DOI: 10.1145/3821416 ISSN: 1049-331X
Assessing and Improving Prompting Large Language Models for Software Vulnerability Analysis
Yu Nong, Guangbei Yi, Mohammed Aldeen, Long Cheng, Hongxin Hu, Haipeng Cai
Large language models (LLMs) have demonstrated potential in diverse domains including software analysis. Yet there is a lack of systematic
assessment
of how LLMs perform in comparison to various extant approaches, and how LLMs may be
improved
, for software vulnerability analysis, via prompt engineering. In this paper, we present a comprehensive, large-scale
empirical study
of ten LLMs with seven prompting strategies versus nine traditional (five code-analysis- and four deep-learning-based) techniques on three vulnerability analysis tasks (detection, classification, and repair) against five real-world datasets (8,000+ C/C++ samples, including a zero-day dataset). We show that, with existing prompting strategies, LLMs often struggle with practical vulnerability analysis and underperform the traditional approaches. Via in-depth case analysis, we reveal that the evaluated LLMs frequently suffer from incorrect reasoning.
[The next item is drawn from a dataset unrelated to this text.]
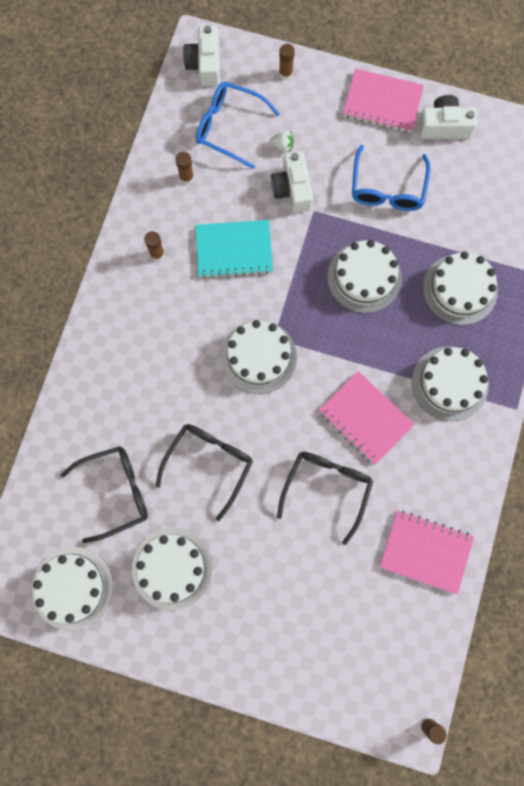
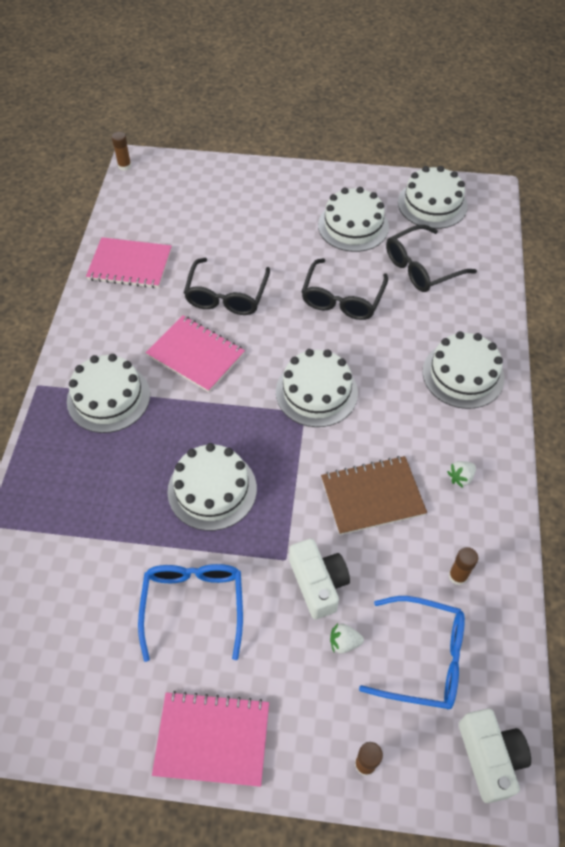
camera: 170 degrees right, 20 degrees down
brown glue stick [144,231,165,261] -> white strawberry [447,461,476,488]
turquoise notebook [195,220,273,278] -> brown notebook [321,456,427,535]
white camera [419,95,477,139] -> none
white cake [423,251,498,325] -> white cake moved to [422,331,504,409]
Based on these findings, we improve the prompting with a vulnerability-specific adaptation of chain-of-thought (CoT), named Vulnerability-Semantics-guided Prompting (VSP). Our results show that VSP improves the performance of some of the LLMs in certain configurations across the three tasks. VSP also helps mitigate the reasoning limitations for some of the evaluated LLMs. For vulnerability detection on unseen data, improvements are limited or marginal for some models. We further identify seven common challenges that led to the LLMs’ incorrect answers in these tasks and provide actionable recommendations to help mitigate them.